• [Goal of the exercise] Pull out every line in the material below that contains the word "shown". Treat uppercase and lowercase letters as different.

• [The records]
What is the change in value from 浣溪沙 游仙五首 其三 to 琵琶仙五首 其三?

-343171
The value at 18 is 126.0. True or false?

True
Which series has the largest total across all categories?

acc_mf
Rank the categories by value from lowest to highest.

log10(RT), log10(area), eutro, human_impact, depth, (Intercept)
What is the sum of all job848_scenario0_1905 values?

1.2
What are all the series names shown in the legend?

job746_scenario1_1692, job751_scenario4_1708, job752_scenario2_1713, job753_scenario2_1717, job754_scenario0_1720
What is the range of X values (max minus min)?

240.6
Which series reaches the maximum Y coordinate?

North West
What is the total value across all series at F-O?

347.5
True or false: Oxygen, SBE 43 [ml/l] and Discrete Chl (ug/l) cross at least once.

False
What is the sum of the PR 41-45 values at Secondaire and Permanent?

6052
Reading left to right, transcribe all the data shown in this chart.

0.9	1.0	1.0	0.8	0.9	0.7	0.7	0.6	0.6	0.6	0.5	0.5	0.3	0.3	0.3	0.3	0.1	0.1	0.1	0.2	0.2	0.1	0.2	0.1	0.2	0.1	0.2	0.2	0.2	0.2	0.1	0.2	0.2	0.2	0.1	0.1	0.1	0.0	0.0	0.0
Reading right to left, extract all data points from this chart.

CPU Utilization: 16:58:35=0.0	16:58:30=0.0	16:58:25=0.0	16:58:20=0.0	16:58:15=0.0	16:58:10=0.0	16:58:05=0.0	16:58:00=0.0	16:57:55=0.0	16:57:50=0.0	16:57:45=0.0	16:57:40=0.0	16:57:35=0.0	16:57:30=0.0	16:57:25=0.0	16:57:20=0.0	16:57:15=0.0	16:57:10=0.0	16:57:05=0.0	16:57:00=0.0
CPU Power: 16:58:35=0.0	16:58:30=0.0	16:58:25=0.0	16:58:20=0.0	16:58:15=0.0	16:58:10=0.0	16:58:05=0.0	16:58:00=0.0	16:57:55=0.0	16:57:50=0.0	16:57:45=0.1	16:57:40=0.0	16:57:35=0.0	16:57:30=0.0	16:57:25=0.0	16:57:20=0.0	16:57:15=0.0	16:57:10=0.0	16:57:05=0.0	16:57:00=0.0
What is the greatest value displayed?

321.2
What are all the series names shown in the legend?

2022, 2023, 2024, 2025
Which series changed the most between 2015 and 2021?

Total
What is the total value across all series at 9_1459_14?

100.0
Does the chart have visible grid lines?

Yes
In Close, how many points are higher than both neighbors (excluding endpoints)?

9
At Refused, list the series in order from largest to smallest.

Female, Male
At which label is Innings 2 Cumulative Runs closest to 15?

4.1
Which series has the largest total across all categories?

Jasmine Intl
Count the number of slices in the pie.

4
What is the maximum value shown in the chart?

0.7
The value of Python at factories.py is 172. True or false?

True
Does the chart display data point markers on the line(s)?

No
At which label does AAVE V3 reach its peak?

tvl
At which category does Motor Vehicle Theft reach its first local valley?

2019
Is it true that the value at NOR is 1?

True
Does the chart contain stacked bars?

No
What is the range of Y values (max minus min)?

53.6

• [Exercise result]
What are all the series names shown in the legend?
Reading left to right, transcribe all the data shown in this chart.
What are all the series names shown in the legend?
What is the maximum value shown in the chart?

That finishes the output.